Dirty Little Hand (and a show of hands)
Authors: Sara Camponez, Angela Meireles, Hugo Sobrosa, Kesia Lima, Madalena Vidigal, Raul Augiar
Students know a lot of things, although loose, unconnected. The important thing is to know how to relate things[1].
Fernando Távora
The first time we met her was on the first year of Architecture. By that time she was really shy but she slowly lost her restraints and, soon enough, she fearlessly started touching, scratching, ripping, smudging… She is now an accomplished dirty little hand.
The first thing she was asked to do was to play a game on this 50×50 centimetre board. She was asked, ever so simply, to build a city out of this white, regular, boring mass of Styrofoam. Lacking any kind of functionality and meaning, the damn thing seamed as cold and hard as rock. And as if it was rock indeed, the little inexperienced hand had to dig.
If I observe the plan of a city, I imagine it. But if I observe the photo of the same city, I see it. The plan is abstract and the photo is concrete[2].
Luiz Martinez Santa-Maria
After this month, she had already what seamed to be a city, with axes, squares and order. The hand had created some kind of scaled, abstract reality in the anonymous mass.
The next step was to position a 5×5 meter cube in one of the squares (or a 5×5 centimetre cube, or even a 1×1 centimetre cube, depending on the scale). She was invited to start exploring another scale of her own abstraction. This time she realised she had not only the exterior of the white volumes but also the interior reality of the cube to work with (then, later in the year, this white mass would become a wall).
The hand started to realise that these realities existed in the realm of other bigger realities.
At the same time that this renewed excavating process took place, the hand begun to develop this weird curiosity for pictures. She might take a cheap pen or a whimsical coloured pencil and furiously try to draw something she couldn’t see (all too often, herself walking down a Styrofoam street). Slowly, she started to descend from her sky view – just as if she was a little bird – and set foot on the newly built ground of the city.
This new acquired method of drawing made it easier for the hand to decide where and how to excavate the white mass. She learnt that, by letting herself flow freely, she was able to attain a sort of fresh plasticity in her drawings that lead her to better solutions.
[…] in the ecstasy of work, the draughtsman forgets both his hand and the pencil, and the image emerges as if it were an automatic projection of the imaging mind. Or, perhaps, it is the hand that really imagines as it exists in the flesh of the world, the reality of space, matter and time, the very physical condition of the imagined object[3].
Juhani Pallasma
This also made possible for her to picture little people in this apparently empty model. With them, the scale of the “buildings” and “blocks” became more visible. And so, a crowd appeared: some people sunbathing in there, others protecting themselves in the shade of a narrow street, others even resting their feet by the water.

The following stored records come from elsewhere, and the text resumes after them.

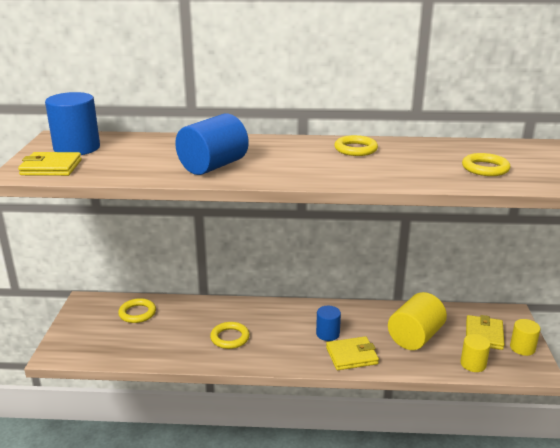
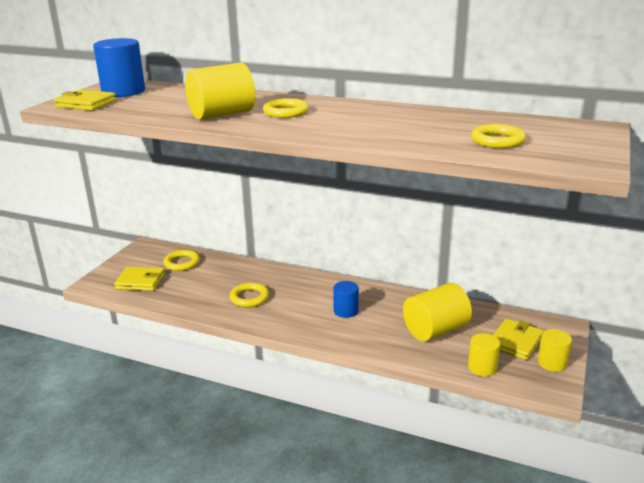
camera: 20 degrees right, 0 degrees up
blue cylinder [175,113,249,175] -> yellow cylinder [185,62,255,120]
yellow wallet [326,336,379,370] -> yellow wallet moved to [114,266,165,291]
yellow ring [334,135,378,156] -> yellow ring moved to [263,98,309,118]

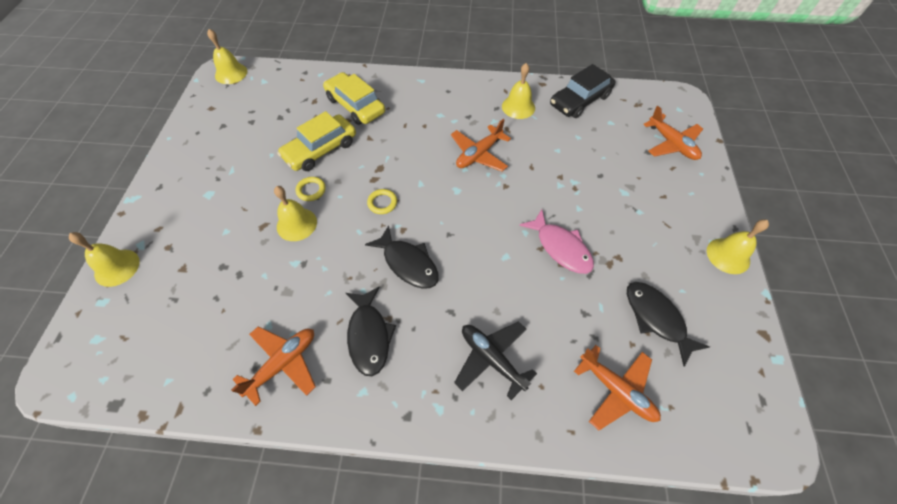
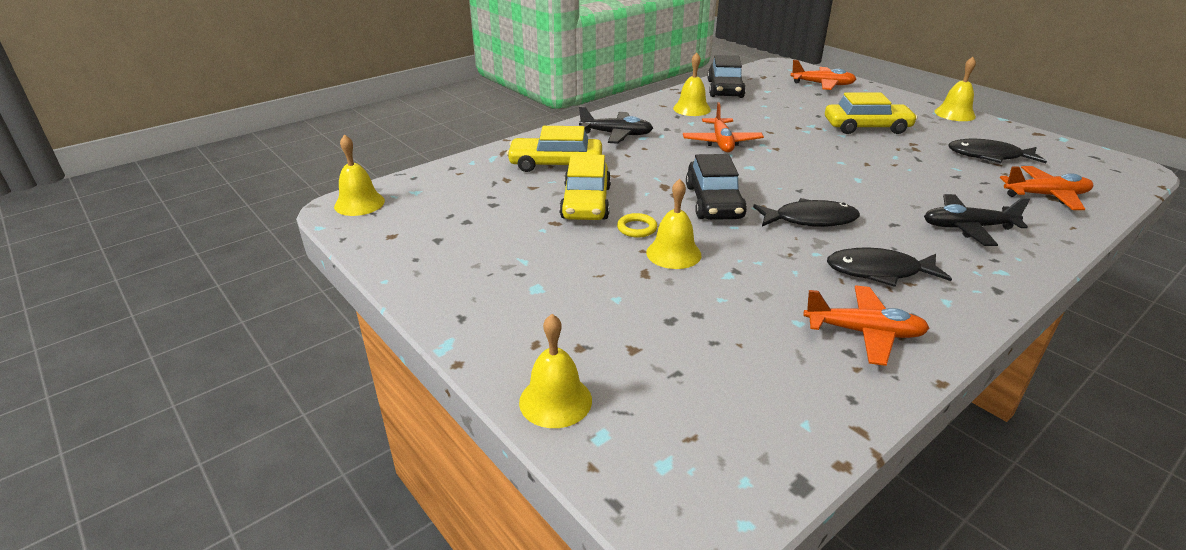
camera: 45 degrees left, 25 degrees down
orange plane [231,326,316,406] -> orange plane turned 105 degrees clockwise [803,285,929,366]
black fish [346,287,396,376] -> black fish turned 150 degrees clockwise [827,248,952,287]
yellow ring [367,189,397,214] -> black car [686,154,747,220]
pink fish [519,209,594,274] -> none
none -> black plane [579,106,653,144]
none -> yellow car [825,93,918,134]

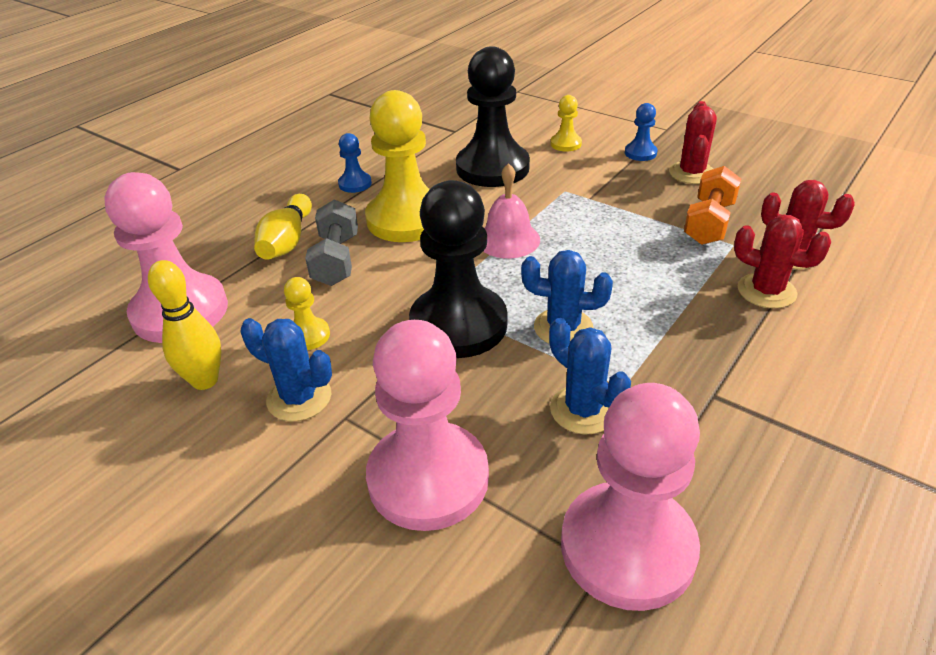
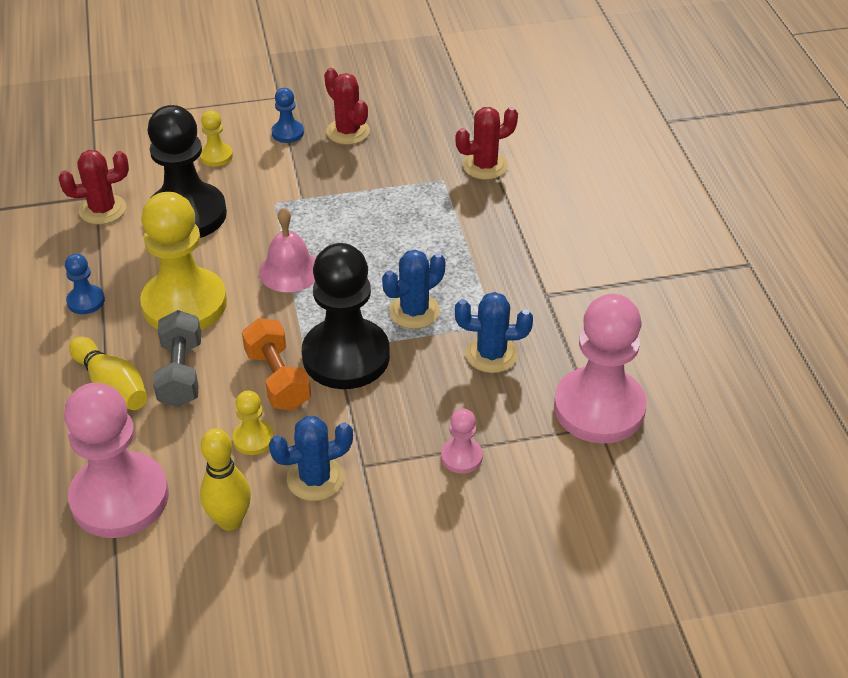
camera: 50 degrees left, 5 degrees up
grey dumbbell [305,199,358,286] -> grey dumbbell turned 45 degrees clockwise [153,310,201,407]
pink pawn [366,320,489,531] -> pink pawn [441,409,483,474], size x0.44
orange dumbbell [684,166,741,245] -> orange dumbbell moved to [242,318,311,410]
red cactus [734,215,831,309] -> red cactus moved to [59,150,129,225]

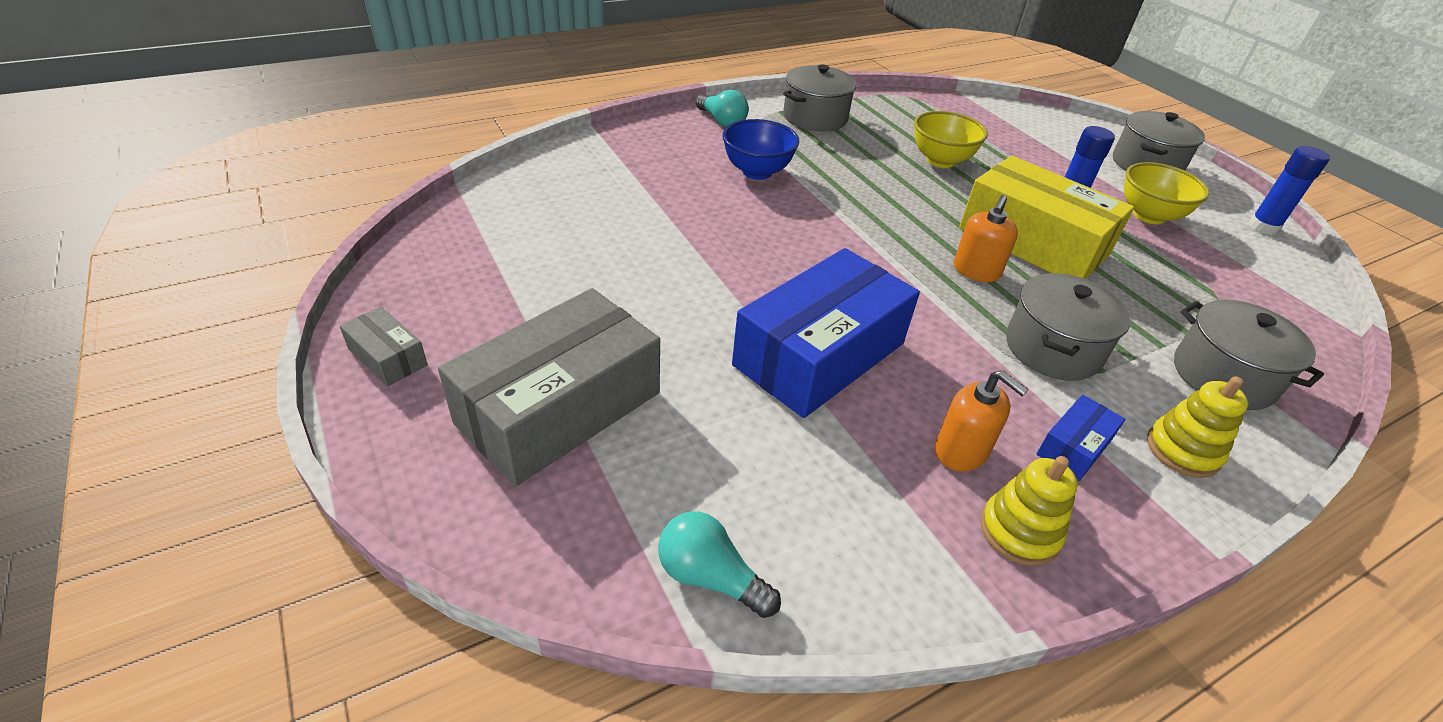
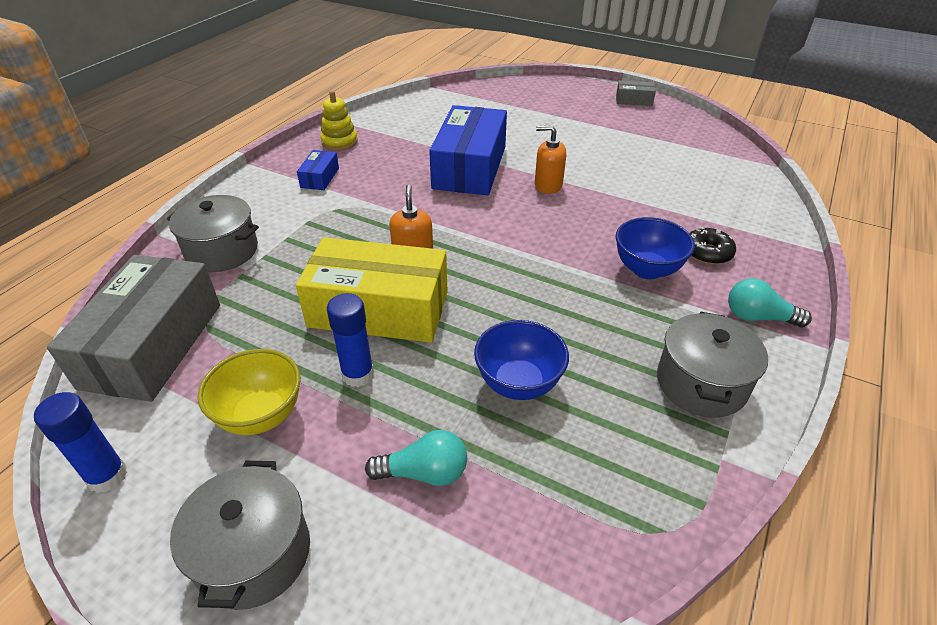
camera: 150 degrees right, 0 degrees up
grey box [438,288,660,486] -> grey box moved to [47,255,220,402]
turquoise light bulb [658,511,781,618] -> turquoise light bulb moved to [365,430,467,486]
yellow bowl [914,111,988,168] -> blue bowl [474,320,569,400]
orange soap dispenser [935,370,1029,472] -> orange soap dispenser moved to [535,125,566,194]
grey pot [1006,273,1131,381] -> none
yellow stacking toy [1147,376,1248,478] -> none
none -> black donut [690,227,736,265]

Sometimes the little hand would go out to Porto and spend several hours drawing the city in front of her (by force, if needed), this time with real people walking around. She’d get wet, sunburnt or even frostbitten at times, but no situation seamed harsh enough to prevent the hand from going out and drawing, swinging between abstraction and reality, and vice-versa.
She started taking pleasure in going out for a walk and registering things she would see. It was as if she was discovering things through the lines on the paper: little bits of history hidden in details she would observe. These small walks turned into bigger walks and, in time, into full trips around the globe, organized with the purpose of finding out secrets about these far away places she’d visit and, of course, carefully capturing them for later use in her creations.
To draw, it’s also to invent and create. The inventive phenomena will only occur after the observation[4].
Le Corbusier
After a while, people started to see the little hand wrapped around a few little notebooks (there was an obvious preference for the black cover ones). Some say she’d scratch things in them all the time: notes, ideas, things she saw, things she didn’t see, thoughts she couldn’t say… a true grownup relationship.
From the hand’s pleasure in experiencing different aspects of reality through all of her five senses, small things called “projects” started to appear. In time, the hand embraced all these techniques, lost her fear in experimenting things and learned a little bit (just a little bit) about creating. And so she went: turning, drawing, cutting, breaking, reversing… by trying to position herself in the context of things, this dirty little hand would turn reality into abstraction and abstraction into reality, until masses became walls.
[4] CORBUSIER, Le: Le Dessin Comme Outil / com. Danièle Pauly. – Fage ed., Lyon, 2006.
[3] PALLASMA, Juhani: The Thinking Hand – existential and embodied wisdom in architecture, John Wiley & Sons, Chichester, 1982.
[2] SANTA-MARIA, Luis Martinez: Intersecciones, Rueda, Madrid, 2004.
[1] (free translation) ARIS, Carlos Marti: Nulla dies sine linea: Fragmentos de una conversación con Fernando Távora, 1998.